1. Introduction

There are at least two approaches to the quantum theory of relativistic strings. One way is to look at a string model as a field theory in two spacetime dimensions. In this case, the string coordinates $x ^{\mu} ( \tau , \sigma )$ are reinterpreted as a multiplet of scalar fields defined over the string manifold parametrized by a Lorentzian coordinate mesh $( \tau , \sigma )$. The non-linearity of the Nambu-Goto action can be ``softened'' by assigning an auxiliary metric field $\gamma _{ab} ( \tau , \sigma )$ over the string manifold, and then writing the action in the Howe-Tucker form [1]. After this reshuffling of variables, the original string model is converted into a local field theory and is quantized through canonical, or path integral methods [2]. Quantum fluctuations around a classical solution eventually give rise to a spectrum of elementary particles, and the string itself acquires the status of fundamental building block of everything in the universe.

On the other hand, one may regard a string as an elementary physical system by itself, and focus on the geometric and topological properties of the string manifold. Vortices in a super-conducting medium [3] and cosmic strings [4] are two noteworthy examples of this geometrical approach. Quantum fluctuations are now interpreted as transitions between different string configurations. In particular, the quantum propagation kernel acquires the meaning of probability amplitude for the string shape to evolve from an initial configuration, represented by the non self-intersecting spatial loop $C _{0} : 0 \le s \le 1 \rightarrow x ^{\mu} _{0} = x ^{\mu} (s) , \, x ^{\mu} _{0} (0) = x ^{\mu} _{0} (1)$, to a final, non self-intersecting configuration $C: x ^{\mu} = x ^{\mu} (s)$.
Thus, in this functional approach, spatial deformations of the string shape are mapped into ``translations'' in the space of all possible loop configurations, and our major concern is to develop a ``Hamiltonian'' theory for the quantum mechanics of strings in loop space. As a matter of fact, the main purposes of this paper can be stated as follows:

1.

to give a path integral definition for the string kernel;

2.

to prove that the path integral definition is equivalent to a functional wave equation defined over a ``space of loops'', and to show that the same kernel can be derived from both formulations;

3.

to determine the exact form of the free string propagation kernel.

Accordingly, the paper is organized as follows.
In section 2, we obtain the Jacobi functional equation for a closed string. This equation is the essential link between the classical and quantum theory because it provides the WKB approximation to the whole functional ``Schrödinger'' equation.
In section 3, we define the Feynman path integral for the quantum propagation kernel. We find that the reparametrization invariant sum over world-sheets, weighed by the exponential of the Nambu-Goto action, is a Jacobi path integral, i.e. a sum over string histories at ``fixed energy'' $E = 1/4 \pi \alpha '$.
In section 4, we present a path integral derivation of the string kernel wave equation. No discretization procedure is involved.
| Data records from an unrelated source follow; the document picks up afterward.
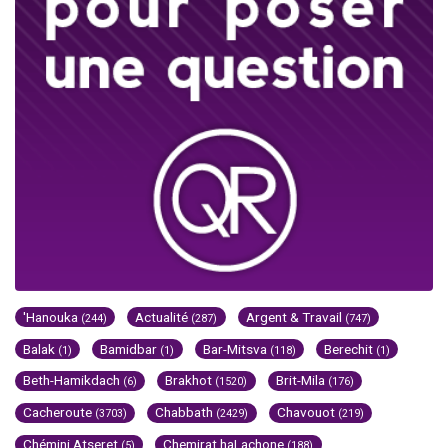
'Hanouka
Actualité
Argent & Travail
(244)
(287)
(747)
Balak
Bamidbar
Bar-Mitsva
Berechit
(1)
(1)
(118)
(1)
Beth-Hamikdach
Brakhot
Brit-Mila
(6)
(1520)
(176)
Cacheroute
Chabbath
Chavouot
(3703)
(2429)
(219)
Chémini Atseret
Chemirat haLachone
(5)
(188)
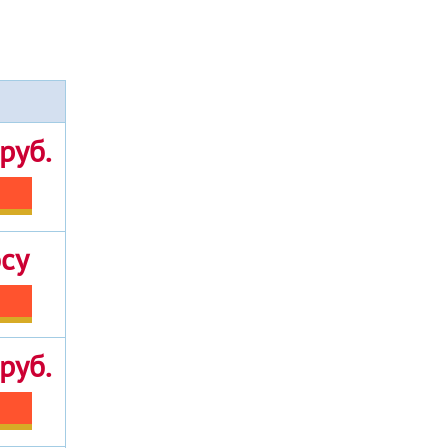
руб.
осу
руб.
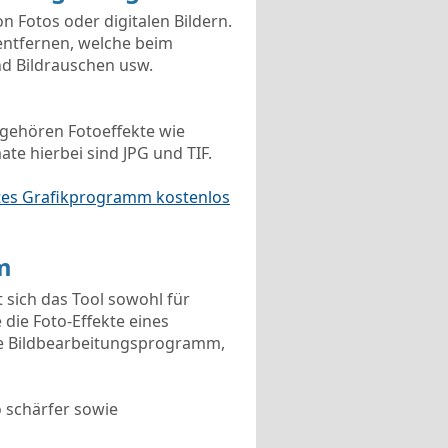
 Fotos oder digitalen Bildern.
entfernen, welche beim
nd Bildrauschen usw.
u gehören Fotoeffekte wie
ate hierbei sind JPG und TIF.
tes Grafikprogramm kostenlos
m
t sich das Tool sowohl für
 die Foto-Effekte eines
ache Bildbearbeitungsprogramm,
o schärfer sowie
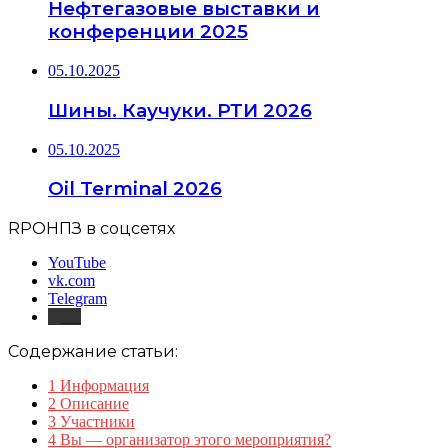
Нефтегазовые выставки и
конференции 2025
05.10.2025
Шины. Каучуки. РТИ 2026
05.10.2025
Oil Terminal 2026
RPOНПЗ в соцсетях
YouTube
vk.com
Telegram
Дзен
Содержание статьи:
1
Информация
2
Описание
3
Участники
4
Вы — организатор этого мероприятия?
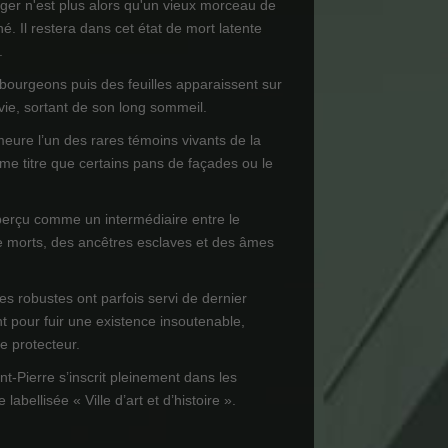
ager n'est plus alors qu'un vieux morceau de
né. Il restera dans cet état de mort latente
.
 bourgeons puis des feuilles apparaissent sur
 vie, sortant de son long sommeil.
meure l’un des rares témoins vivants de la
e titre que certains pans de façades ou le
perçu comme un intermédiaire entre le
e morts, des ancêtres esclaves et des âmes
es robustes ont parfois servi de dernier
t pour fuir une existence insoutenable,
re protecteur.
nt-Pierre s’inscrit pleinement dans les
 labellisée « Ville d’art et d’histoire ».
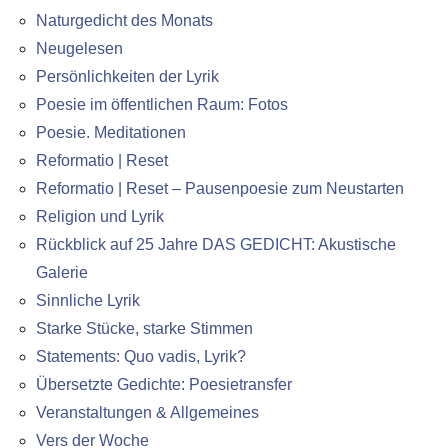
Naturgedicht des Monats
Neugelesen
Persönlichkeiten der Lyrik
Poesie im öffentlichen Raum: Fotos
Poesie. Meditationen
Reformatio | Reset
Reformatio | Reset – Pausenpoesie zum Neustarten
Religion und Lyrik
Rückblick auf 25 Jahre DAS GEDICHT: Akustische
Galerie
Sinnliche Lyrik
Starke Stücke, starke Stimmen
Statements: Quo vadis, Lyrik?
Übersetzte Gedichte: Poesietransfer
Veranstaltungen & Allgemeines
Vers der Woche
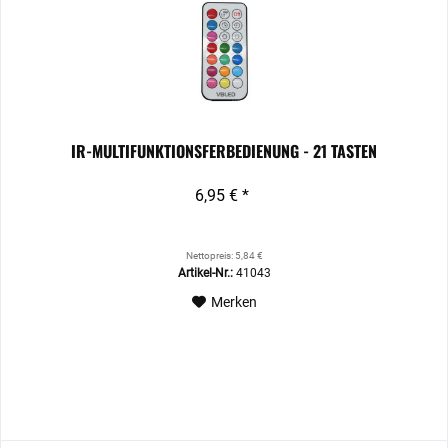
IR-MULTIFUNKTIONSFERBEDIENUNG - 21 TASTEN
6,95 € *
Nettopreis: 5,84 €
Artikel-Nr.:
41043
Merken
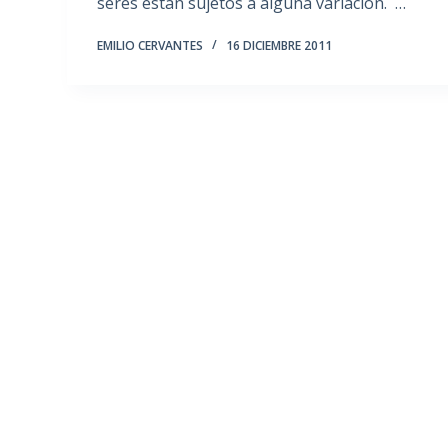
seres están sujetos a alguna variación. …
EMILIO CERVANTES
16 DICIEMBRE 2011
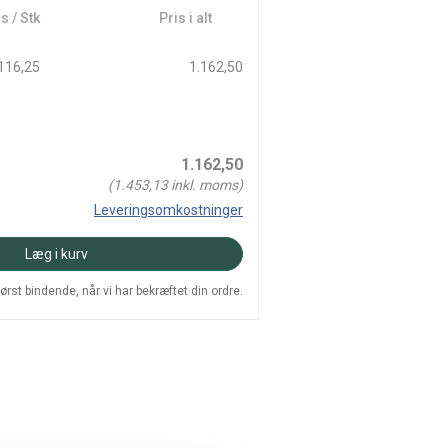
s / Stk
Pris i alt
116,25
1.162,50
1.162,50
(
1.453,13
inkl. moms)
Leveringsomkostninger
Læg i kurv
 først bindende, når vi har bekræftet din ordre.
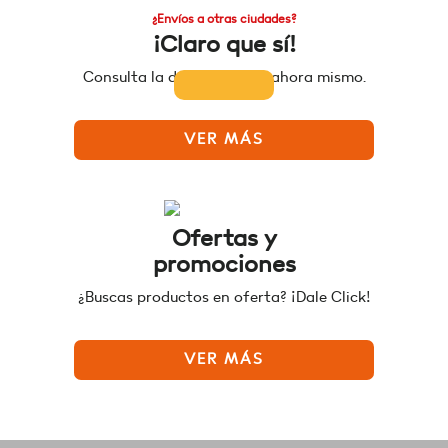
¿Envíos a otras ciudades?
¡Claro que sí!
Consulta la disponibilidad ahora mismo.
VER MÁS
Ofertas y
promociones
¿Buscas productos en oferta? ¡Dale Click!
VER MÁS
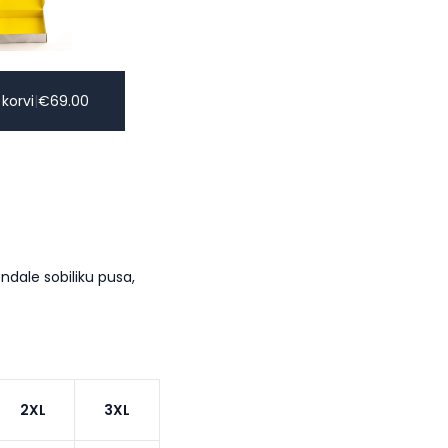
 korvi
|
€
69.00
dale sobiliku pusa,
2XL
3XL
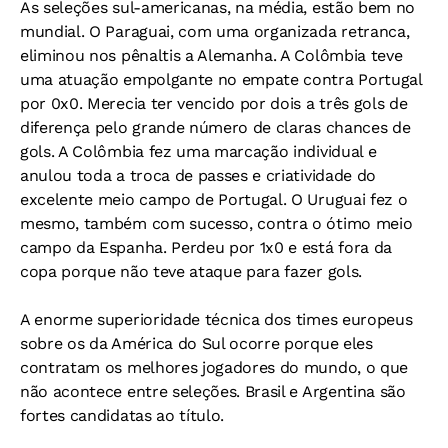
As seleções sul-americanas, na média, estão bem no
mundial. O Paraguai, com uma organizada retranca,
eliminou nos pênaltis a Alemanha. A Colômbia teve
uma atuação empolgante no empate contra Portugal
por 0x0. Merecia ter vencido por dois a três gols de
diferença pelo grande número de claras chances de
gols. A Colômbia fez uma marcação individual e
anulou toda a troca de passes e criatividade do
excelente meio campo de Portugal. O Uruguai fez o
mesmo, também com sucesso, contra o ótimo meio
campo da Espanha. Perdeu por 1x0 e está fora da
copa porque não teve ataque para fazer gols.
A enorme superioridade técnica dos times europeus
sobre os da América do Sul ocorre porque eles
contratam os melhores jogadores do mundo, o que
não acontece entre seleções. Brasil e Argentina são
fortes candidatas ao título.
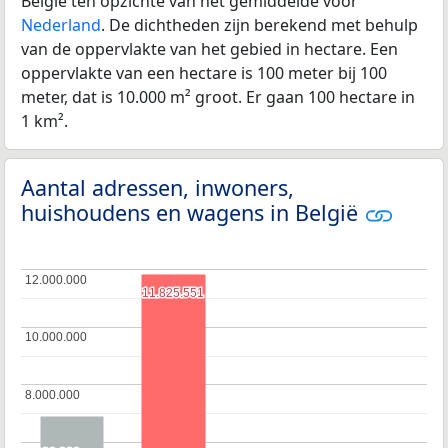
België ten opzichte van het gemiddelde voor
Nederland
. De dichtheden zijn berekend met behulp
van de oppervlakte van het gebied in hectare. Een
oppervlakte van een hectare is 100 meter bij 100
meter, dat is 10.000 m² groot. Er gaan 100 hectare in
1 km².
Aantal adressen, inwoners,
huishoudens en wagens in België
12.000.000
12.000.000
11.825.551
11.825.551
10.000.000
10.000.000
8.000.000
8.000.000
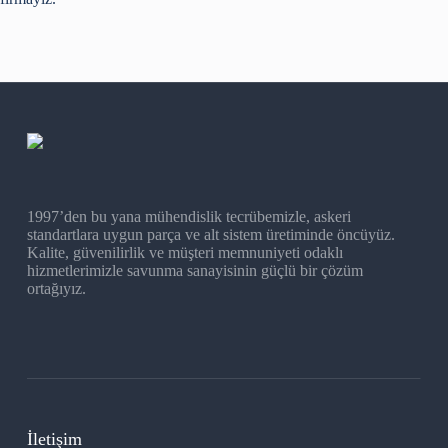
1997’den bu yana mühendislik tecrübemizle, askeri
standartlara uygun parça ve alt sistem üretiminde öncüyüz.
Kalite, güvenilirlik ve müşteri memnuniyeti odaklı
hizmetlerimizle savunma sanayisinin güçlü bir çözüm
ortağıyız.
İletişim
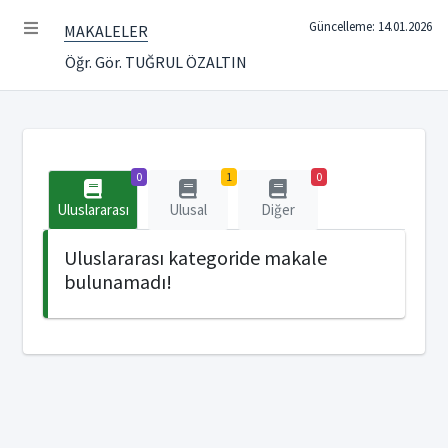
Güncelleme: 14.01.2026
MAKALELER
Öğr. Gör. TUĞRUL ÖZALTIN
0
1
0
Uluslararası
Ulusal
Diğer
Uluslararası kategoride makale
bulunamadı!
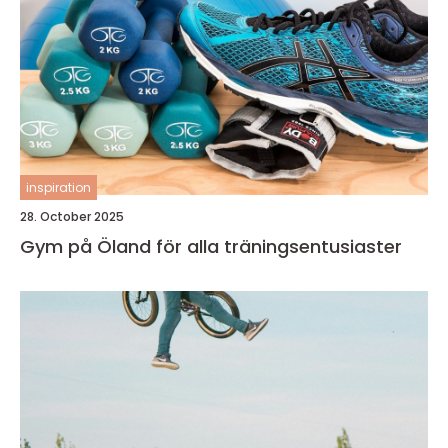
inspiration
28. October 2025
Gym på Öland för alla träningsentusiaster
Instead, we use Jacobi's variational principle to derive the functional Schrödinger equation for the string in a manifestly reparametrization invariant form.
In section 5, we compute the quantum kernel for a free string in two different ways. In subsection 5.1, we solve the kernel ``Schrödinger'' equation by exploiting the role of the Jacobi equation as the classical limit of the full quantum equation. In subsection 5.2, the string quantum kernel is obtained from the path integral using a ``trick'' which bypasses the use of semi-classical approximation or phase space discretization.
Sect.6 is devoted to a brief summary of the results and to the discussion of their possible generalization.